§ **Extract**
------------------------------------------------------------------------
Cryptic transmission of SARS-CoV-2 and the first COVID-19 wave in Europe and the United States

Abstract

Given the narrowness of the initial testing criteria, the SARS-CoV-2 virus spread through cryptic transmission in January and February, setting the stage for the epidemic wave experienced in March and April, 2020. We use a global metapopulation epidemic model to provide a mechanistic understanding of the global dynamic underlying the establishment of the COVID-19 pandemic in Europe and the United States (US). The model is calibrated on international case introductions at the early stage of the pandemic. We find that widespread community transmission of SARS-CoV-2 was likely in several areas of Europe and the US by January 2020, and estimate that by early March, only 1 - 3 in 100 SARS-CoV-2 infections were detected by surveillance systems. Modeling results indicate international travel as the key driver of the introduction of SARS-CoV-2 with possible importation and transmission events as early as December, 2019. We characterize the resulting heterogeneous spatio-temporal spread of SARS-CoV-2 and the burden of the first COVID-19 wave (February-July 2020). We estimate infection attack rates ranging from 0.78%-15.2% in the US and 0.19%-13.2% in Europe. The spatial modeling of SARS-CoV-2 introductions and spreading provides insights into the design of innovative, model-driven surveillance systems and preparedness plans that have a broader initial capacity and indication for testing.

Figure 1:. Early picture of the COVID-19 outbreak in Europe and the United States.

(A) Timelines of the daily reported and confirmed cases of COVID-19 in Europe and US including information on initial reported cases and other significant events related to the outbreak. (B) Model-based estimates for the daily number of new infections in Europe and US. The inset plot compares the weekly incidence of reported cases with the weekly incidence of infections estimated by the model for the week of March 8 – 14, 2020 for the continental US-states and European countries that reported at least 1 case. Circle size corresponds to the population size of each state and country. (C) The probability that a city in Europe and the US had generated at least 100 cumulative infections by February 21, 2020. Color and circle size are proportional to the probability.

Figure 2:. Timing of the onset of local transmission.

We plot the posterior distributions of the week when each US state (A) or European country (B) first reached 10 locally generated SARS-CoV-2 transmission events per day. Countries/states are ordered by the median date of their posterior distribution. The week of this date corresponds to the dates reported on the the vertical axis.

Figure 3:. Importation sources.
------------------------------------------------------------------------
§ **Data records**
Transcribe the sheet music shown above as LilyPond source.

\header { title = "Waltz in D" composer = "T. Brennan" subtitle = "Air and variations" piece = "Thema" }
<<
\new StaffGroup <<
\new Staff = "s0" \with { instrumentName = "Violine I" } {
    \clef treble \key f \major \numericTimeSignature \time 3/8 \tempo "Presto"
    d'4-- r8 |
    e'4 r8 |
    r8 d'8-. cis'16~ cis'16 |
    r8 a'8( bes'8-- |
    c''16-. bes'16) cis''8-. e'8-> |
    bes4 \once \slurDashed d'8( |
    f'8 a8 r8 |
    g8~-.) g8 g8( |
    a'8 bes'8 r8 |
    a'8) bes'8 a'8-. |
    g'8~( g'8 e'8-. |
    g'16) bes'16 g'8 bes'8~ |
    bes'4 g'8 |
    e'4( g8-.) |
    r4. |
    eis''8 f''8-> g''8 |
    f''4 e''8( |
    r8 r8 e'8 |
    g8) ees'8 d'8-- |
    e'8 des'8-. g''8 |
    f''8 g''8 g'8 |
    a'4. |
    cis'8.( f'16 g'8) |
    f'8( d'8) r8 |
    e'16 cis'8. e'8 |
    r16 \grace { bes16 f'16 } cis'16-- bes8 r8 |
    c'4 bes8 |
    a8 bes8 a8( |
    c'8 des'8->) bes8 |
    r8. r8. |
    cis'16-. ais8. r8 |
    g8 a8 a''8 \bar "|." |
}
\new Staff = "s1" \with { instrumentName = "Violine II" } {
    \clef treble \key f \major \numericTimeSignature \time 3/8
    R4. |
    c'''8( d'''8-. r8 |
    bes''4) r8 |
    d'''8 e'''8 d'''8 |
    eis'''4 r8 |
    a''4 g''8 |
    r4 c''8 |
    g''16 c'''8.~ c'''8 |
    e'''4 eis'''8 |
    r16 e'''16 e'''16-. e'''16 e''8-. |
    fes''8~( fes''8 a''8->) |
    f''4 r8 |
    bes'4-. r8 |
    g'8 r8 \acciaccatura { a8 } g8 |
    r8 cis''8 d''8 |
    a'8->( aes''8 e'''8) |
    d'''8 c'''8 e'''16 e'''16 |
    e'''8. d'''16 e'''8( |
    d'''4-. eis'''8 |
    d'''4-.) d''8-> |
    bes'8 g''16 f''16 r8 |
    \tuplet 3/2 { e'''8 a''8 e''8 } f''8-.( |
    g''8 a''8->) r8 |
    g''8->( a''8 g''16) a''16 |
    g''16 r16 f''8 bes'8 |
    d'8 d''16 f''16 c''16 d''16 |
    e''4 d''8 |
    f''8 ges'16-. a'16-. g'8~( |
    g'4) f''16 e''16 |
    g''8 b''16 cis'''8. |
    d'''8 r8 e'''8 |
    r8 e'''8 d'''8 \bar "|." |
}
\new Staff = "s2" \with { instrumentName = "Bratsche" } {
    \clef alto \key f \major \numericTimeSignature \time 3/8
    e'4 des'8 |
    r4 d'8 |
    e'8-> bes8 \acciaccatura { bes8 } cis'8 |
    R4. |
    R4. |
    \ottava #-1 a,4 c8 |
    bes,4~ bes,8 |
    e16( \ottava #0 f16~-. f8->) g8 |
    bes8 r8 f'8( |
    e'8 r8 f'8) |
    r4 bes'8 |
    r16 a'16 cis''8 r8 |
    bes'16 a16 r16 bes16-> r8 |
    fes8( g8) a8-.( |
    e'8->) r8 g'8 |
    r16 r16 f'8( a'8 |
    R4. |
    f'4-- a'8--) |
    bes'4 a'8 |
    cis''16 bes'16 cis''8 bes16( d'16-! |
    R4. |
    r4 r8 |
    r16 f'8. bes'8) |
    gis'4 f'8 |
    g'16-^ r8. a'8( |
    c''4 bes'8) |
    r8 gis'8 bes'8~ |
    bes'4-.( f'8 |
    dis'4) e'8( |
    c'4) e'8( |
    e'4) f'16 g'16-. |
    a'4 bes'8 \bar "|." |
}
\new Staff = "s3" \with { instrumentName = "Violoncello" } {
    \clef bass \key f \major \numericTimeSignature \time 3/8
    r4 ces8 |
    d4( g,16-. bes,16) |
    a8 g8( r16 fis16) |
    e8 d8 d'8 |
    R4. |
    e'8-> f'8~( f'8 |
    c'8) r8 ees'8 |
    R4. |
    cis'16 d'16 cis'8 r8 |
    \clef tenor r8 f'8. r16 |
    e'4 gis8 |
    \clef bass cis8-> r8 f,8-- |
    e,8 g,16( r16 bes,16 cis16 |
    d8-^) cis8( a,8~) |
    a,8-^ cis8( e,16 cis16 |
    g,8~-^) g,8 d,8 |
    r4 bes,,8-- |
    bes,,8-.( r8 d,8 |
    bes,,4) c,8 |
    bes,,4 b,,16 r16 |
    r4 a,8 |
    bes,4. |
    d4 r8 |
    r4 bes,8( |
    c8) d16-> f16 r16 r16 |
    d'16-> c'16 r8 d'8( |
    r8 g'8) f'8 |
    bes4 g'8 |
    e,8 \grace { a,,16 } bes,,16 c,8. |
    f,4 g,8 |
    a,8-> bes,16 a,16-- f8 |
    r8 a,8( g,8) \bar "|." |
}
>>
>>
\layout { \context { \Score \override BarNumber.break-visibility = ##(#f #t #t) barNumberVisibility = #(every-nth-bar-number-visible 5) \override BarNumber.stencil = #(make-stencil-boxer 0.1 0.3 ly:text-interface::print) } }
------------------------------------------------------------------------
§ **What you will do**
a. Answer these from the SARS-CoV-2 transmission article:
(i) What range of infection attack rates is estimated for Europe?
(ii) By what date does Figure 1(C) measure whether a city had generated at least 100 cumulative infections?
(iii) How many locally generated transmission events per day mark the threshold plotted in Figure 2?
b. Please write the next part of the SARS-CoV-2 transmission article, continuing after its final line.
You won't need the records for this.

§ **Task-by-task answers**
a.
(i) 0.19%-13.2%
(ii) February 21, 2020
(iii) 10

b.
Each US state (A) and European country (B) is displayed in a clockwise order with respect to the start of the local outbreak (as seen in Fig. 2). Importation flows are directed and weighted. We normalize links considering the total in-flow for each state so that the sum of importations flows, for each state, is one. In the SM we report the complete list of countries contributing, as importation sources, in each group (i.e., geographical region).

Figure 4:. The burden of the first wave in Europe and the US

(A-D) Model projection results of the weekly deaths for selected countries in Europe. (E) Estimated infection attack rates and infection fatality rates by July 4, 2020 for European countries where there were at least 100 reported deaths. (F-I) Model projection results of the weekly deaths for selected states in the US. (J) Estimated infection attack rates and infection fatality rates by July 4, 2020 for 20 US states.

Figure 5:. Correlation Analysis for European countries and US states.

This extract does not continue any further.